Stephen Baxter: Anti-Eis

Im Dampfraumschiff zum Mond!
Stephen Baxter: Anti-Eis
(Heyne 06/5891)

Was für eine beklemmende Vision: Ende des 19. Jahrhunderts ist das britische Empire ein alles beherrschendes, totalitäres Weltreich. Und der Grund dafür ist die Entdeckung von Anti-Eis in der Antarktis.
Das ist keine Antimaterie im üblichen Sinne, wie der Name vermuten lassen könnte. Aber etwas in der Art schon. Nur bei arktischen Temperaturen ist diese Substanz, die Teil eines Kometen war, stabil, weil dann ihre interne Supraleitfähigkeit ein Magnetfeld aufrechterhält, das die Annihilation verhindert. Wem das zu kompliziert klingt, der wird allerdings an dem Roman kaum Freude haben. Er ist gespickt mit altertümlich anmutenden, aber dennoch höchst phantastischen Erklärungen.
Jedenfalls haben die Briten ein Monopol auf den Stoff, der als äußerst effektive und billige Energiequelle dient. Auf Anti-Eis basiert inzwischen die gesamte Industrie und Technologie. Doch auf welche Weise, das ist schon irgendwie seltsam. Man verwendet das Eis, als sei es Kohle, nämlich zur Dampferzeugung. Zwar kennt man Elektrizität, aber es fahren die Einschienenbahnen offenbar mit Dampf, der von Anti-Eis Turbinen erzegt wird. Sogar ein so unsinnig anmutendes Projekt wie ein gigantisches Landschiff wird realisiert. Und nicht zuletzt entsteht der Prototyp eines Raumschiffes, gebaut von Sir Traveller, der scheinbar als das einzige Universalgenie seiner Zeit beinahe alle Erfindungen macht.
Wenn das ein klein wenig unrealistisch klingt, so ist das gewollt. Baxter hat den gesamten Roman in Stil und Diktion jener Zeit geschrieben, in der er handelt, vergleichbar vielleicht mit Wells oder Verne. (Seit seinem "Zeitschiffe" hat er darin ja Erfahrungen.) Somit ist auch die überholt erscheinende Ansicht vom Universalgenie als dem Motor des Fortschritts ein integraler Bestandteil der Weltsicht des Buches.
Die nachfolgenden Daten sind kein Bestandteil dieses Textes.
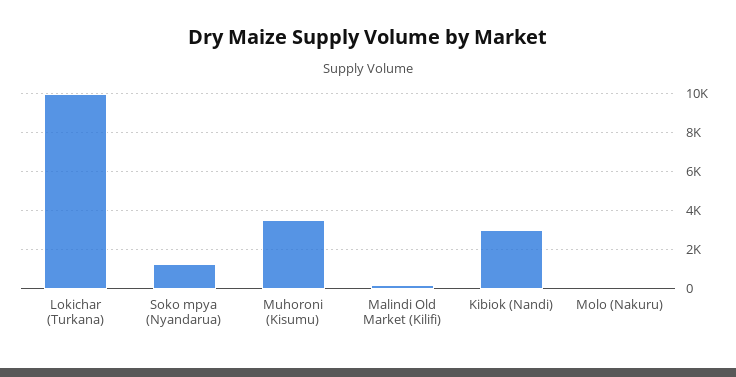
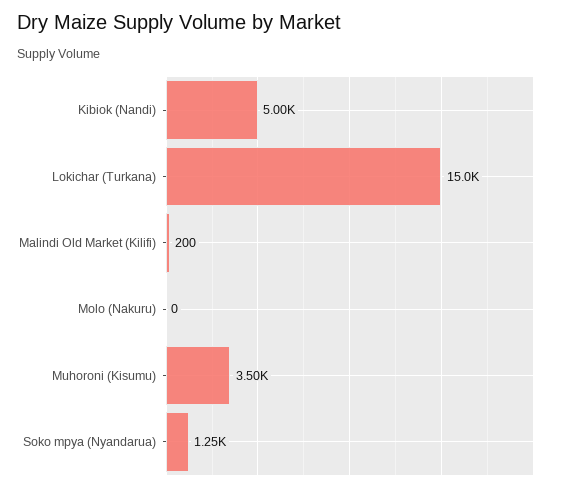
Lokichar (Turkana): 10000 -> 15000
Kibiok (Nandi): 3000 -> 5000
Mit keiner Silbe läßt Baxter sich selbst als den Erzähler zu Wort kommen. Der in der Ich-Form berichtende Protagonist des Werkes bleibt konsequent eine Figur aus seiner Zeit.
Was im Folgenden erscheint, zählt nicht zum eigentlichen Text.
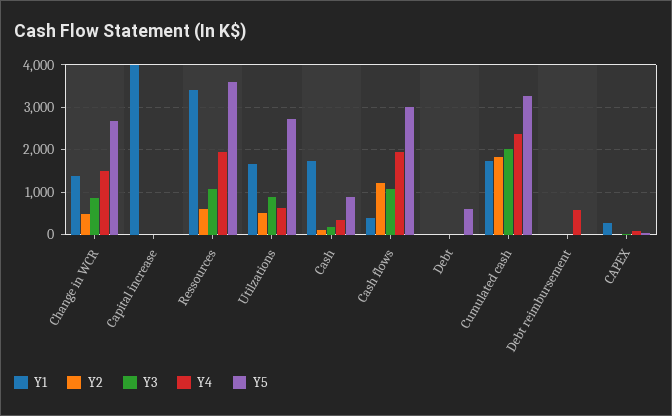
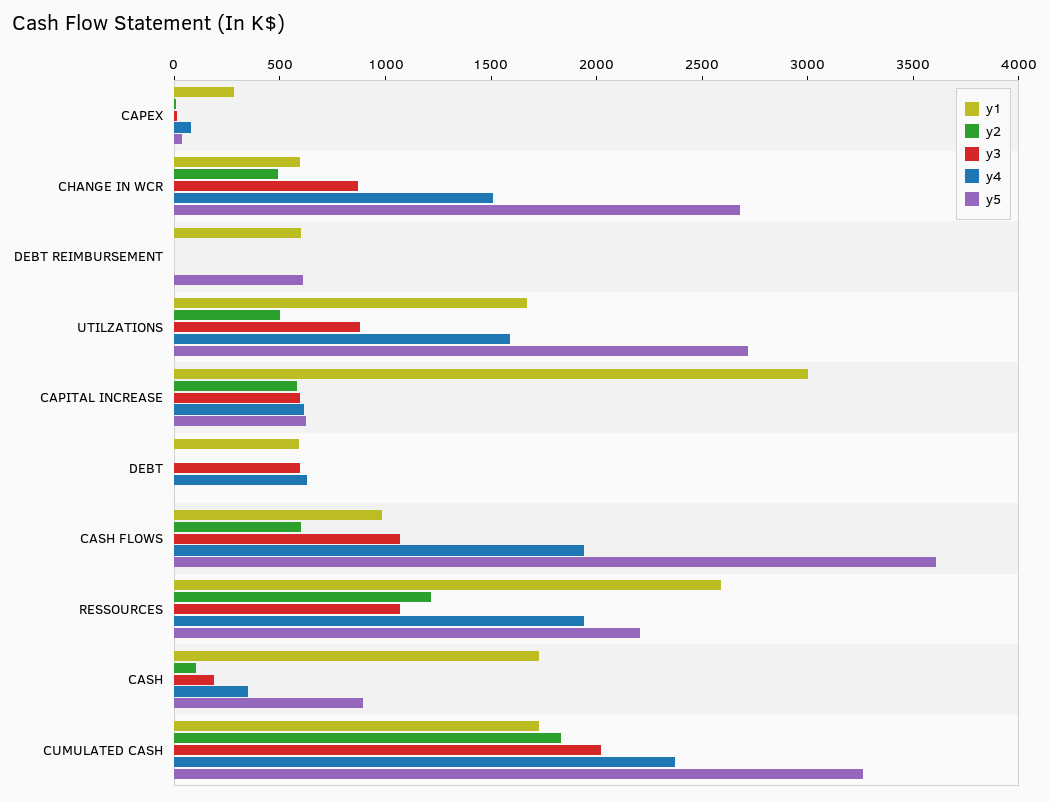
Y1, Change in WCR: 1400 -> 600
Y1, Capital increase: 4000 -> 3000
Y2, Capital increase: 0 -> 600
Y3, Capital increase: 0 -> 600
Y4, Capital increase: 0 -> 600
Y5, Capital increase: 0 -> 600
Y1, Ressources: 3400 -> 2600
Y2, Ressources: 600 -> 1200
Y5, Ressources: 3600 -> 2200
Y4, Utilzations: 600 -> 1600
Y1, Cash flows: 400 -> 1000
Y2, Cash flows: 1200 -> 600
Y5, Cash flows: 3000 -> 3600
Y1, Debt: 0 -> 600
Y3, Debt: 0 -> 600
Y4, Debt: 0 -> 600
Y5, Debt: 600 -> 0
Y1, Debt reimbursement: 0 -> 600
Y4, Debt reimbursement: 600 -> 0
Y5, Debt reimbursement: 0 -> 600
Auch die Übersetzung hält sich anscheinend an den Ton des Originals, was das Buch allerdings nicht immer einfach lesbar macht. Nicht nur die Personen reden seltsam ge-schraubt, alles wird so ausgedrückt.
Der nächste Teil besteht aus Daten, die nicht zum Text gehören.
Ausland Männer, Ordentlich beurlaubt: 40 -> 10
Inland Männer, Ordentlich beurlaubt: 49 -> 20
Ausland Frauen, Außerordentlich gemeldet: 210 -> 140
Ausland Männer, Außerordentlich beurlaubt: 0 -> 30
Der Stil dürfte natürlich nicht unbedingt jedermanns Geschmack sein. Wie bereits er-wähnt, gibt es lange und teils verschrobene Erklärungen für alle möglichen technischen Details. Da der Protagonist Ned Vicars keine besondere Geistesleuchte ist, gibt es für Traveller oft genug Gelegenheit, ihn zu belehren.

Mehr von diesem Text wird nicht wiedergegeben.